The Biden administration continues to push for the extradition of Julian Assange in order to prosecute him under the Espionage Act. If they succeed in doing so they’ll create a dangerous precedent for journalists and other publishers of classified information, even when they aren’t themselves responsible for the leaks.On a whim this week I picked up Michael Herr’s great Vietnam War book Dispatches, which had been staring at me from my bookshelf ever since I grabbed it off the giveaway rack in the Penguin Random House offices, where I used to work. I also just received Sonia Rolland and David Trubek’s recent book, Emerging Powers in the International Economic Order, which I’m looking forward to digding into. And I’ve been tormenting my roommates by saying the word “geoeconomics” at them a lot, in part because I love a jargony coinage, in part because I think there’s something exciting about the prospect of an international economic order that moves to a logic other than that of neoliberalism. Of course, it isn’t at all clear that the coming order will be any better, but there may be new terrain for strategic intervention by activists, workers, and the nations and classes that have historically gotten the worst of neoliberal globalization. Maybe people should send me some blog posts about that.

Caroline Parker

This is an incredible post by Alyssa Battistoni connecting the struggle against fossil capital (“oil abolition”) to other abolition struggles against prisons and policing. Both, she argues, require redirecting the repressive power of the state that currently protects property value.
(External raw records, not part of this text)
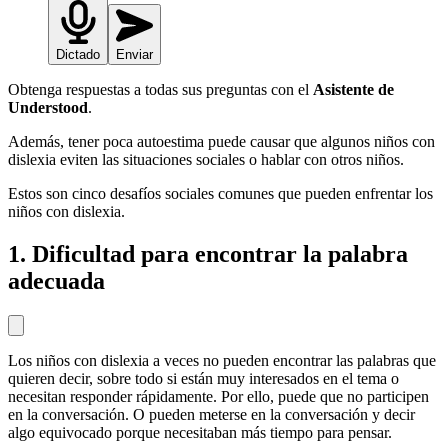
Dictado
Enviar
Obtenga respuestas a todas sus preguntas con el
Asistente de
Understood
.
Además, tener poca autoestima puede causar que algunos niños con
dislexia eviten las situaciones sociales o hablar con otros niños.
Estos son cinco desafíos sociales comunes que pueden enfrentar los
niños con dislexia.
1. Dificultad para encontrar la palabra
adecuada
Los niños con dislexia a veces no pueden encontrar las palabras que
quieren decir, sobre todo si están muy interesados en el tema o
necesitan responder rápidamente. Por ello, puede que no participen
en la conversación. O pueden meterse en la conversación y decir
algo equivocado porque necesitaban más tiempo para pensar.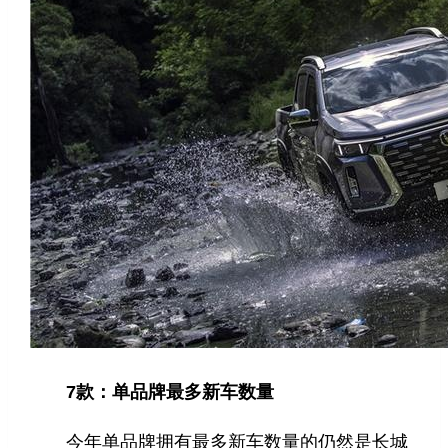
7款：单品牌最多新车数量
今年单品牌拥有最多新车数量的仍然是长城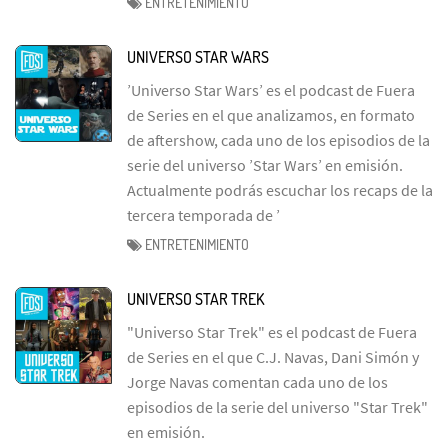
ENTRETENIMIENTO
UNIVERSO STAR WARS
’Universo Star Wars’ es el podcast de Fuera
de Series en el que analizamos, en formato
de aftershow, cada uno de los episodios de la
serie del universo ’Star Wars’ en emisión.
Actualmente podrás escuchar los recaps de la
tercera temporada de ’
ENTRETENIMIENTO
UNIVERSO STAR TREK
"Universo Star Trek" es el podcast de Fuera
de Series en el que C.J. Navas, Dani Simón y
Jorge Navas comentan cada uno de los
episodios de la serie del universo "Star Trek"
en emisión.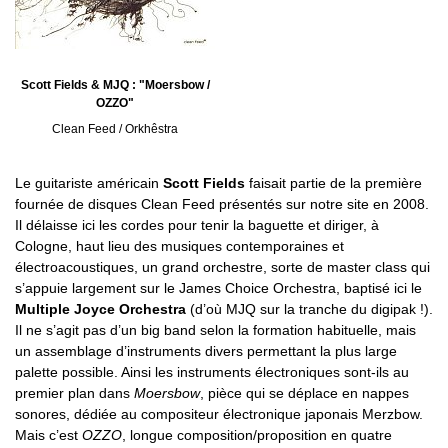
Scott Fields & MJQ : "Moersbow /
OZZO"
Clean Feed / Orkhêstra
Le guitariste américain
Scott Fields
faisait partie de la première
fournée de disques Clean Feed présentés sur notre site en 2008.
Il délaisse ici les cordes pour tenir la baguette et diriger, à
Cologne, haut lieu des musiques contemporaines et
électroacoustiques, un grand orchestre, sorte de master class qui
s’appuie largement sur le James Choice Orchestra, baptisé ici le
Multiple Joyce Orchestra
(d’où MJQ sur la tranche du digipak !).
Il ne s’agit pas d’un big band selon la formation habituelle, mais
un assemblage d’instruments divers permettant la plus large
palette possible. Ainsi les instruments électroniques sont-ils au
premier plan dans
Moersbow
, pièce qui se déplace en nappes
sonores, dédiée au compositeur électronique japonais Merzbow.
Mais c’est
OZZO
, longue composition/proposition en quatre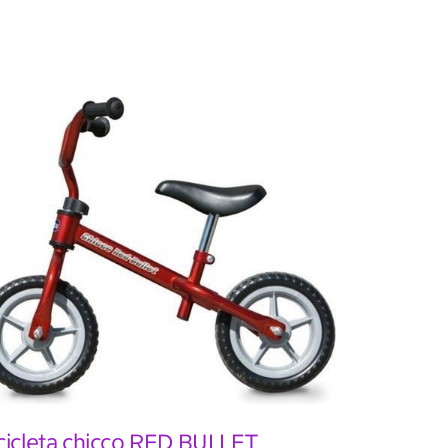
cicleta chicco RED BULLET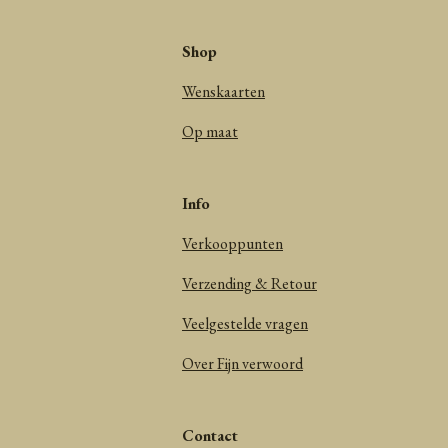
Shop
Wenskaarten
Op maat
Info
Verkooppunten
Verzending & Retour
Veelgestelde vragen
Over Fijn verwoord
Contact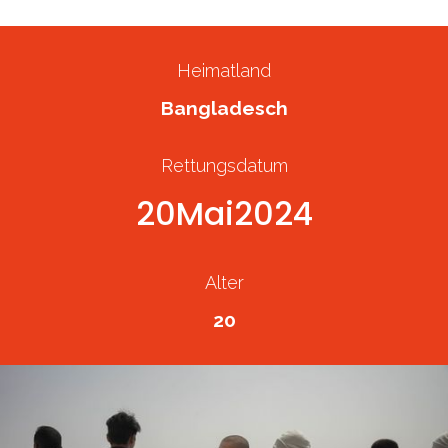
Heimatland
Bangladesch
Rettungsdatum
20
Mai
2024
Alter
20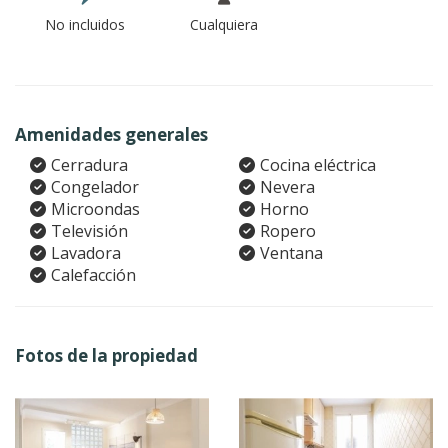
No incluidos
Cualquiera
Amenidades generales
Cerradura
Cocina eléctrica
Congelador
Nevera
Microondas
Horno
Televisión
Ropero
Lavadora
Ventana
Calefacción
Fotos de la propiedad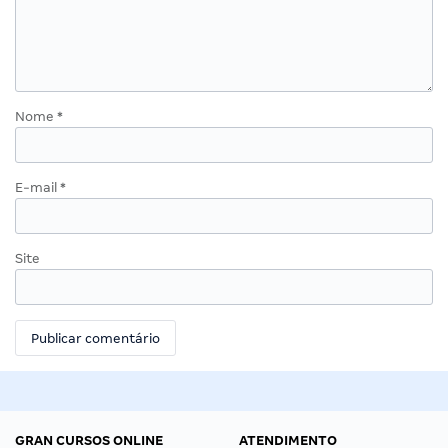
Nome
*
E-mail
*
Site
GRAN CURSOS ONLINE
ATENDIMENTO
And a lawsuit was filed in Ontario this week challenging the province’s “ag-gag” law that was passed last year prevent whistleblowers in the food system . The “Security from Trespass and Protecting Food Safety Act” and modeled on state laws from the U.S. that Matt Liebman wrote about for the LPE of Meat series. While these laws have consistently been ruled unconstitutional, they demonstrate the political power that the meat industry wields in state and provincial legislatures.